• [What this task involves]
Each entry below should be printed exactly, with every image left out.

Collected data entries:

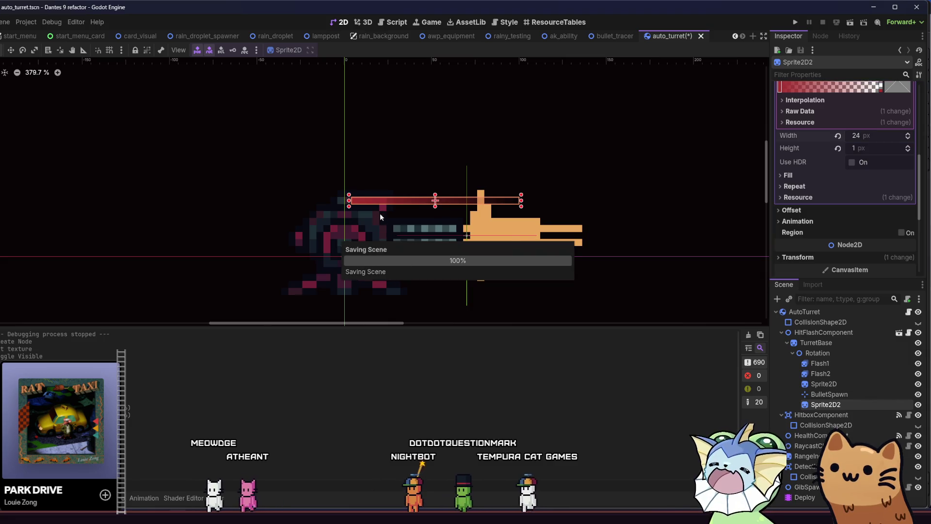
# - Shift the red laser bar 24 px right along the barrel and save the scene
pyautogui.scroll(6, 430, 228)
pyautogui.press('w')
pyautogui.moveTo(330, 223); pyautogui.dragTo(406, 223)
pyautogui.press('ctrl+s')
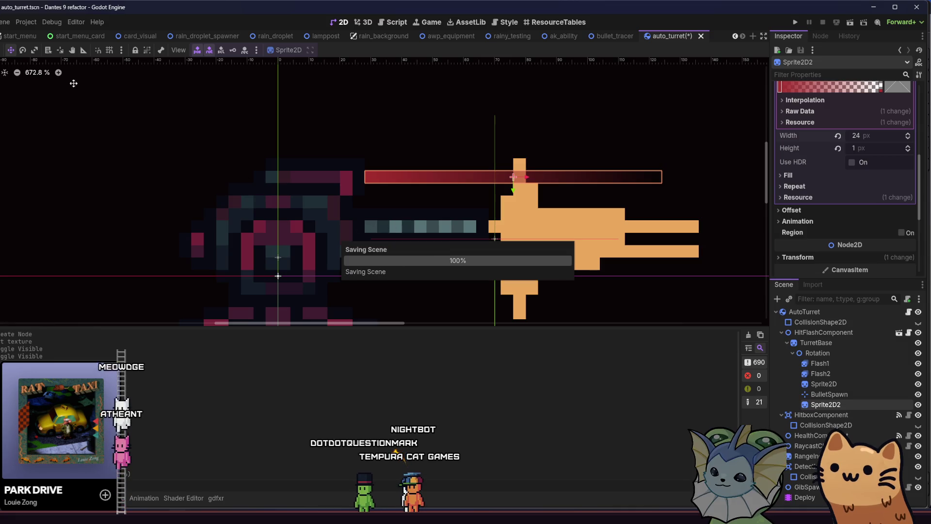
pyautogui.click(124, 167)
pyautogui.scroll(-14, 129, 190)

• [Task solution]
# - Shift the red laser bar 24 px right along the barrel and save the scene
pyautogui.scroll(6, 430, 228)
pyautogui.press('w')
pyautogui.moveTo(330, 223); pyautogui.dragTo(406, 223)
pyautogui.press('ctrl+s')
pyautogui.click(124, 167)
pyautogui.scroll(-14, 129, 190)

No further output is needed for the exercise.